Recopiez à l'identique toutes les lignes ci-dessous, sans reprendre les images dans votre réponse.

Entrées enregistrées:

::::::::

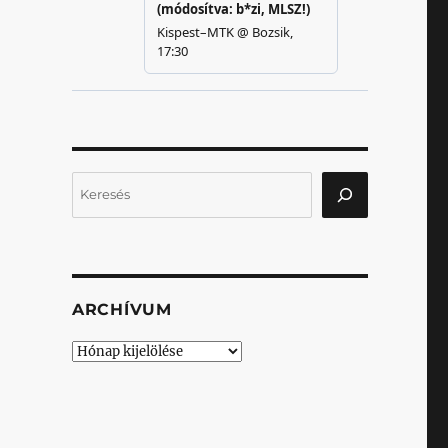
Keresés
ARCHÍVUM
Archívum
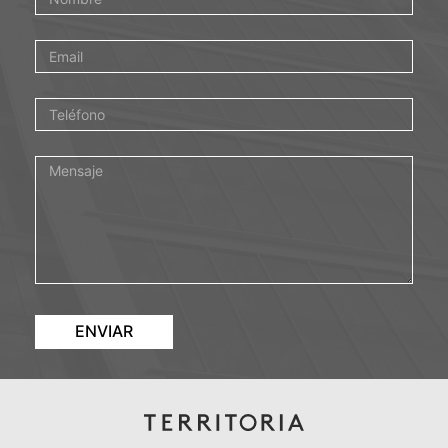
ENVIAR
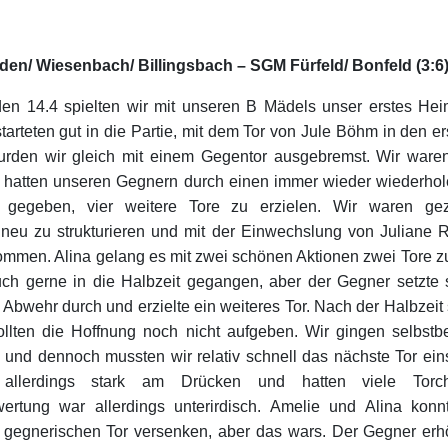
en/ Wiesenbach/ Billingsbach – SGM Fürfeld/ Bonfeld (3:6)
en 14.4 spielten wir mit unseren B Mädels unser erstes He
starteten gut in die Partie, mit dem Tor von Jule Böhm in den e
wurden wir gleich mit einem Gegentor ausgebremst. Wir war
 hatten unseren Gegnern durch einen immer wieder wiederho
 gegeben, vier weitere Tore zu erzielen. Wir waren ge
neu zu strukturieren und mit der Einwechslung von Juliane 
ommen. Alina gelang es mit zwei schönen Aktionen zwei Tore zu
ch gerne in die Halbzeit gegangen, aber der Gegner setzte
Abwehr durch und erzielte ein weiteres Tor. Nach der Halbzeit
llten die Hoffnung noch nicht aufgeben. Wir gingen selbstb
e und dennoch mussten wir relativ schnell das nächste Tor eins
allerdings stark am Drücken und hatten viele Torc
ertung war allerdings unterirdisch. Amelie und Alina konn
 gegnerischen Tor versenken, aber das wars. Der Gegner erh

::::::::

Tâche terminée:
Keresés
ARCHÍVUM
Archívum
ENVIAR
en/ Wiesenbach/ Billingsbach – SGM Fürfeld/ Bonfeld (3:6)
en 14.4 spielten wir mit unseren B Mädels unser erstes He
starteten gut in die Partie, mit dem Tor von Jule Böhm in den e
wurden wir gleich mit einem Gegentor ausgebremst. Wir war
 hatten unseren Gegnern durch einen immer wieder wiederho
 gegeben, vier weitere Tore zu erzielen. Wir waren ge
neu zu strukturieren und mit der Einwechslung von Juliane 
ommen. Alina gelang es mit zwei schönen Aktionen zwei Tore zu
ch gerne in die Halbzeit gegangen, aber der Gegner setzte
Abwehr durch und erzielte ein weiteres Tor. Nach der Halbzeit
llten die Hoffnung noch nicht aufgeben. Wir gingen selbstb
e und dennoch mussten wir relativ schnell das nächste Tor eins
allerdings stark am Drücken und hatten viele Torc
ertung war allerdings unterirdisch. Amelie und Alina konn
 gegnerischen Tor versenken, aber das wars. Der Gegner erh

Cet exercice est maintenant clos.